〇周囲を見回すと、料理がたくさん並んでいる。デザートのケーキが気になる!
「このケーキ、フルーツがたくさん乗っていておいしそうですね」と感想を伝える
〇相手からリアクション「そうですね」
〇相手の言葉に「ですよね! 食べてみませんか?」と共感+質問をする
出しかけた相手と一緒にフルーツケーキを食べながら、この後も感想を言い合ったり、料理の話へと広げたり、自然と会話が続くようになります。
誰でも使える倒置法をマスターしよう!
前述の、「そうですね」「ですよね!」というポジティブな要素を引き出すスキルの重要性は、誰もが感じていることではないでしょうか。

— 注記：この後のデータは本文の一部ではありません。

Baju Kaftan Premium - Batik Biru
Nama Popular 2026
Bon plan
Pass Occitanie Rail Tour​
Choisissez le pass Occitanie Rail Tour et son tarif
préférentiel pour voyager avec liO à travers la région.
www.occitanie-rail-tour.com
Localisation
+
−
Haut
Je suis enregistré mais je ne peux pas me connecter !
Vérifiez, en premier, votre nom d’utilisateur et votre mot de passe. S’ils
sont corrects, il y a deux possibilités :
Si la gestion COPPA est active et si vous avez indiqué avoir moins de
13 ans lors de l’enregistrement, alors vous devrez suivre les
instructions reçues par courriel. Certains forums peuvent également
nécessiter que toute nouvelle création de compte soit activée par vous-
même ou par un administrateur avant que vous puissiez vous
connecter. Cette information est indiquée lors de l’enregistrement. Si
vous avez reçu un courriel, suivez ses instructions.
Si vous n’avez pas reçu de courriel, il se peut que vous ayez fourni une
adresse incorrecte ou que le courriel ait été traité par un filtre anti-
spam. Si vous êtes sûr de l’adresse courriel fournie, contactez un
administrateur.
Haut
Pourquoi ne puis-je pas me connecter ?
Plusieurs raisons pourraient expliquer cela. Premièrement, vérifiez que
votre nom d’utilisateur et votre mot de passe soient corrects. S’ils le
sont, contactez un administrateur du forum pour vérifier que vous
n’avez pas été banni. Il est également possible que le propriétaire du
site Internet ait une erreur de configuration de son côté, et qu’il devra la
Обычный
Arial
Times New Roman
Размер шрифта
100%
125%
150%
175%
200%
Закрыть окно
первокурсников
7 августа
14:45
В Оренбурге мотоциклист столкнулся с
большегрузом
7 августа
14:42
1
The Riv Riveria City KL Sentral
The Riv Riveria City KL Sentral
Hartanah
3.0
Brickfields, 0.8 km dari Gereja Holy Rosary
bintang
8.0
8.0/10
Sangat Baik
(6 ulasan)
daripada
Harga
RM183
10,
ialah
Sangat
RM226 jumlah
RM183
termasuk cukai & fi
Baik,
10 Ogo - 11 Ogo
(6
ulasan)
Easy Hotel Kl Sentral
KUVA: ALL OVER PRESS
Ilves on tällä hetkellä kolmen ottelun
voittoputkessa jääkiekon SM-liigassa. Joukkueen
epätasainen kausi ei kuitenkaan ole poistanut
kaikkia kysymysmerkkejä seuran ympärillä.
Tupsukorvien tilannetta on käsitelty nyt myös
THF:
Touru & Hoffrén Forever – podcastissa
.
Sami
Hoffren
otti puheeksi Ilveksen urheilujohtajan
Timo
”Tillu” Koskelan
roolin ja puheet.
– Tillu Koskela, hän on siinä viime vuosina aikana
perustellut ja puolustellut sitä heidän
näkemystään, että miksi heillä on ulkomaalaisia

拙著「最強の文章術」でも解説していますが、「倒置法」という手法は便利です。これは、会話でも文章でも成立します。たとえば、仕事で話す相手が、プロ野球チーム「読売ジャイアンツ」のファンだったとしましょう。打ち合わせには雑談から入ることが多いですが、次のように話すのです。
【ケース1】
自分「よかったですね!」
相手「ん?......」
自分「ジャイアンツが勝ちましたね!」
相手「あー、そうですね(笑)」
【ケース2】
自分「ハンパないですね!」
相手「ん?......」
自分「原監督の采配的中でしたね!」
相手「あー、そうですね(笑)」
【ケース3】
自分「しびれましたね!」
相手「ん?......」
自分「坂本のサヨナラヒットには感動しました!」
相手「あー、そうですね(笑)」
もちろん、野球以外でも使えます。たとえば、今日の天気について「よかったですね。晴れて」。先日教えてもらったお店について「素敵でした。昨日教えてもらったお店に行きました」。先輩が見ているドラマについて「感動しました。昨日のドラマ」など。相手の「そうですね」を引き出せますから、効果があると言っても間違いはないでしょう。
さて、本書では、直感的に早く・強く・心に伝わる話し方のテクニックを紹介しています。相手に伝わる言葉の選び方と、その言葉を正しく表現する声の出し方、発音の仕方を変えるだけで、相手に与える印象は大きく変化することを覚えておきたいものです。